Let’s take a deep breath and talk about what is happening at the Department of Labor (DOL). We all waited to see how the Trump administration would handle the Department of Labor Fiduciary Rule that the Obama administration wrote back in 2014. The initial effective date was to go into effect March 2017, but the new DOL kicked the can for 60 days.
Well, June 9th was the big day, and it came and went. The federal government does believe that saving for retirement rates are extremely poor and this ruling was one way to make advisors more accountable with their clients’ money.
There are many parts to the Department of Labor fiduciary rule, but, in principle, the DOL’s definition of a fiduciary now demands that advisors act in the best interests of their clients, and to put their clients’ interests above their own.
The issue now—who is deemed a financial advisor under this rule?
We think this is what we will find out in the next six months and get a definition of the requirements for investment sponsors. While the rule was effective June 9, 2017, there were exemptions that extend the implementation until January 1, 2018. The new Republican DOL now has time to put their stamp on this rule.

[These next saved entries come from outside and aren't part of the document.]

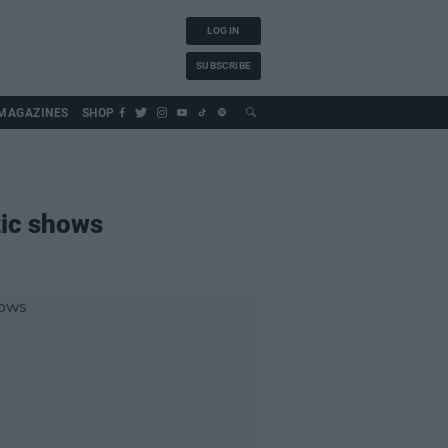
LOG IN
SUBSCRIBE
MAGAZINES
SHOP
tic shows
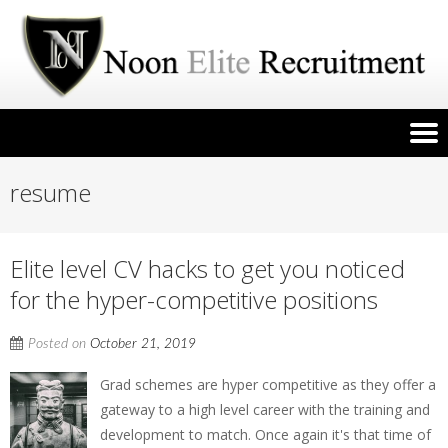
resume
Elite level CV hacks to get you noticed
for the hyper-competitive positions
Posted on
October 21, 2019
Grad schemes are hyper competitive as they offer a
gateway to a high level career with the training and
development to match. Once again it's that time of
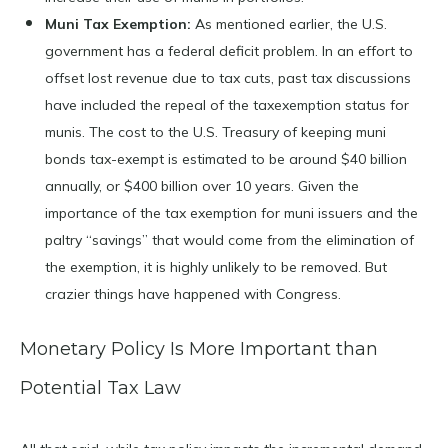
Muni Tax Exemption:
As mentioned earlier, the U.S.
government has a federal deficit problem. In an effort to
offset lost revenue due to tax cuts, past tax discussions
have included the repeal of the taxexemption status for
munis. The cost to the U.S. Treasury of keeping muni
bonds tax-exempt is estimated to be around $40 billion
annually, or $400 billion over 10 years. Given the
importance of the tax exemption for muni issuers and the
paltry “savings” that would come from the elimination of
the exemption, it is highly unlikely to be removed. But
crazier things have happened with Congress.
Monetary Policy Is More Important than
Potential Tax Law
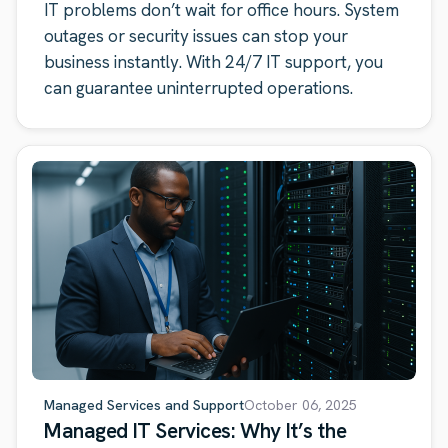
IT problems don’t wait for office hours. System
outages or security issues can stop your
business instantly. With 24/7 IT support, you
can guarantee uninterrupted operations.
Managed Services and Support
October 06, 2025
Managed IT Services: Why It’s the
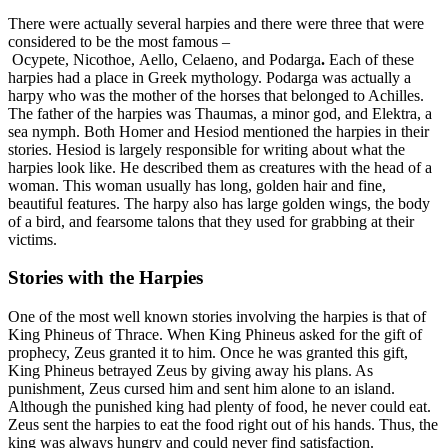
There were actually several harpies and there were three that were
considered to be the most famous –
Ocypete, Nicothoe, Aello, Celaeno, and Podarga
.
Each of these
harpies had a place in Greek mythology. Podarga was actually a
harpy who was the mother of the horses that belonged to Achilles.
The father of the harpies was Thaumas, a minor god, and Elektra, a
sea nymph. Both Homer and Hesiod mentioned the harpies in their
stories. Hesiod is largely responsible for writing about what the
harpies look like. He described them as creatures with the head of a
woman. This woman usually has long, golden hair and fine,
beautiful features. The harpy also has large golden wings, the body
of a bird, and fearsome talons that they used for grabbing at their
victims.
Stories with the Harpies
One of the most well known stories involving the harpies is that of
King Phineus of Thrace. When King Phineus asked for the gift of
prophecy, Zeus granted it to him. Once he was granted this gift,
King Phineus betrayed Zeus by giving away his plans. As
punishment, Zeus cursed him and sent him alone to an island.
Although the punished king had plenty of food, he never could eat.
Zeus sent the harpies to eat the food right out of his hands. Thus, the
king was always hungry and could never find satisfaction.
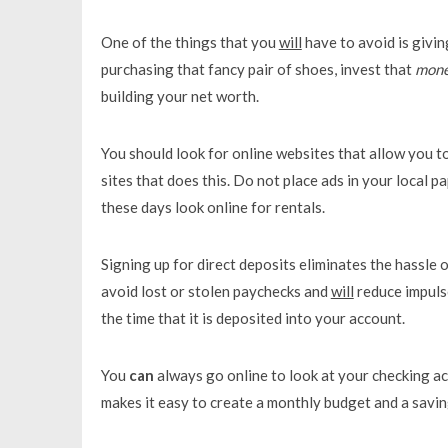
One of the things that you
will
have to avoid is givin
purchasing that fancy pair of shoes, invest that
mon
building your net worth.
You should look for online websites that allow you to
sites that does this. Do not place ads in your local
these days look online for rentals.
Signing up for direct deposits eliminates the hassle o
avoid lost or stolen paychecks and
will
reduce impuls
the time that it is deposited into your account.
You
can
always go online to look at your checking a
makes it easy to create a monthly budget and a savin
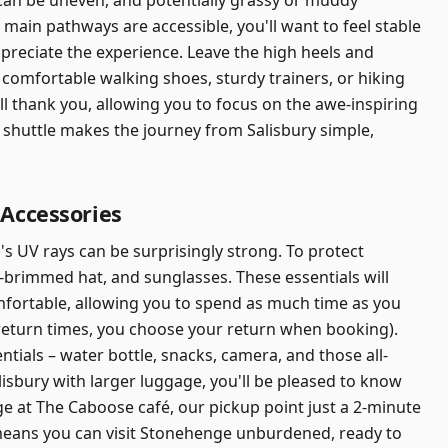
t can be uneven, and potentially grassy or muddy
main pathways are accessible, you'll want to feel stable
ppreciate the experience. Leave the high heels and
 comfortable walking shoes, sturdy trainers, or hiking
ll thank you, allowing you to focus on the awe-inspiring
 shuttle makes the journey from Salisbury simple,
 Accessories
s UV rays can be surprisingly strong. To protect
-brimmed hat, and sunglasses. These essentials will
fortable, allowing you to spend as much time as you
 return times, you choose your return when booking).
tials – water bottle, snacks, camera, and those all-
alisbury with larger luggage, you'll be pleased to know
e at The Caboose café, our pickup point just a 2-minute
 means you can visit Stonehenge unburdened, ready to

The new administration could not end this ruling without an act of Congress. But, right now health care and tax reform are the top two priorities. So, on a certain level, this is Plan B for the administration. The DOL, lead by Alexander Acosta, will now put their stamp on this ruling that has as many supporters as it does dis-tractors.
Labor Secretary Acosta has a full plate so we should not expect much from him until late fall. But, I expect to see drips and drabs of proposals leaked to interested parties in the next few months. I am not saying this is good or bad, it is just the way the system works.
What can you do to stay informed on the department of labor fiduciary rule?
There are credible attorneys and lobbyists that disseminate useful information as it comes out. If you have an opinion, contact your congress person and write the DOL. I still believe there will be a middle ground on this ruling. Any ruling that hurts a specific industry will be challenged.